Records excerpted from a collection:
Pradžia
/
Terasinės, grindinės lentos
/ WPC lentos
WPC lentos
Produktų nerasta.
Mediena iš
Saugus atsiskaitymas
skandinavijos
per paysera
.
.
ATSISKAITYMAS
* * *
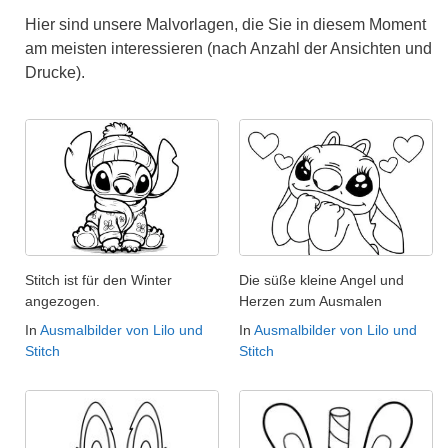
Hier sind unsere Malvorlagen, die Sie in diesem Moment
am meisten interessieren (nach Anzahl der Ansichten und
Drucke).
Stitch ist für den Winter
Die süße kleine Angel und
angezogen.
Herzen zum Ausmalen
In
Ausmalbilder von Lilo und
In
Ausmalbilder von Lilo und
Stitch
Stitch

#### YOUR TASK
The word to look for is "lentos"; copy out every line of the entries that holds it.

#### RESULT BELOW
Terasinės, grindinės lentos
/ WPC lentos
WPC lentos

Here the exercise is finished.